As Coun. Stephen Hammond put it, “this is simply too much” — 112 units, as Geric proposed, is too many. Not all the council took that view.
The key point is that they voted for the revised proposal to go straight back to the council, without public consultation or even scrutiny by the council’s own advisory design panel. We are therefore dependent on the council to review the revised proposal. They still have the option of rejecting it.
Let’s watch what happens. Most of Victoria’s councillors were elected in 2022 for the first time, so we were voting on the basis of their promises.
Most said that James Bay is already dense and should not be densified further. At the next election, we can vote for them (or not) on the basis of what they actually did in office.
Moonlight feels right for us in August
Re: “Two Supermoons coming in August, first one on Tuesday,” July 30.
I feel I can write with some authority on moon-related topics. For years I have often correctly identified the moon in the sky, saying to my wife “Ah look, it’s the moon,” just like that.
I am writing concerning the recent announcement of two supermoons in August. Two supermoons in one month!? Who approved this extravagance? And where was the public consultation?
Do not forget that the moon is our sole natural satellite (unlike moon-hog Jupiter with her 95 moons; by Jove, what excess!), and should not be squandered willy-nilly. And what is the moon getting out of all this extra effort?
I know the moon enjoys a reputation as a romantic and illuminating presence in our night sky, but I tell you there is a dark side to the moon. I fear our ability to have input into this moonshine is quickly waning. As LeAnn Rimes warned us, we “Can’t fight the moonlight.”

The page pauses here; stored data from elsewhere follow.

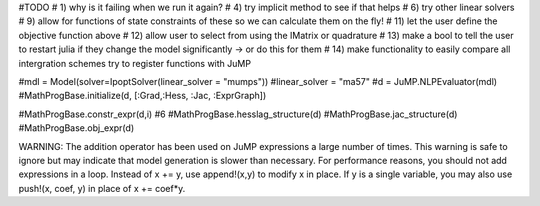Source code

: #TODO
# 1) why is it failing when we run it again?
# 4) try implicit method to see if that helps
# 6) try other linear solvers
# 9) allow for functions of state constraints of these so we can calculate them on the fly!
# 11) let the user define the objective function above
# 12) allow user to select from using the IMatrix or quadrature
# 13) make a bool to tell the user to restart julia if they change the model significantly -> or do this for them
# 14) make functionality to easily compare all intergration schemes
try to register functions with JuMP

#mdl = Model(solver=IpoptSolver(linear_solver = "mumps")) #linear_solver = "ma57"
#d = JuMP.NLPEvaluator(mdl)
#MathProgBase.initialize(d, [:Grad,:Hess, :Jac, :ExprGraph])

#MathProgBase.constr_expr(d,i) #6
#MathProgBase.hesslag_structure(d)
#MathProgBase.jac_structure(d)
#MathProgBase.obj_expr(d)


WARNING: The addition operator has been used on JuMP expressions a large number of times.
This warning is safe to ignore but may indicate that model generation is slower than necessary.
For performance reasons, you should not add expressions in a loop. Instead of x += y, use append!(x,y) to modify x in place.
If y is a single variable, you may also use push!(x, coef, y) in place of x += coef*y.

Want better service? Maintain the toilets
Re: “Cruise ship crawl reduces emissions, but leave some shops out to dry,” July 28.
As a vendor at the Ship Point Night Market at the Inner Harbour, which runs on most weekends in the summer until 10:30 p.m., I want to let Jeff Bray of the Downtown Victoria Business Association know that cruise ship tourists love to purchase local handmade products.
This summer night market accommodates their desire to own a piece of Victoria. The lack of “service” Bray speaks of is reflected by the City of Victoria’s graffiti riddled public toilets that usually do not have toilet paper — not a good impression to give tourists that are spending their money on local goods.
Salvatore Glass Studio
Let’s be less rigorous with health-care workers
I had a conversation, while travelling in Japan recently, about Canada’s highly restrictive qualification requirements for health-care workers from other countries.
The conversation was with a very intelligent and obviously well-trained (based on our interactions) Filipino nurse. He (John) mentioned that his mother wanted him to go to Toronto with her to visit some family members.
He explained he was hesitant as it was very difficult for him to get a visa, even for a visit, because of his profession. This surprised me and yet it didn’t.
This then brought us to Canada’s overly rigorous requirements. John mentioned that Australia had been in a position similar to Canada, with lengthy rigorous requirements, which resulted in a critical shortage of health-care workers.
So what did Australia do? Well, they revised their process, to a more adaptive protocol, based on the applicant’s current status, (e.g. education, training, experience, etc). This was still a rigorous process just not “everything, everyone, all the time.”
This shortened the timeline for many applicants and Australia saw an increase in health-care workers.
This sounded brilliant! I enthusiastically told John that I had read that Canada was going to do something similar. Did I get that wrong? Still waiting.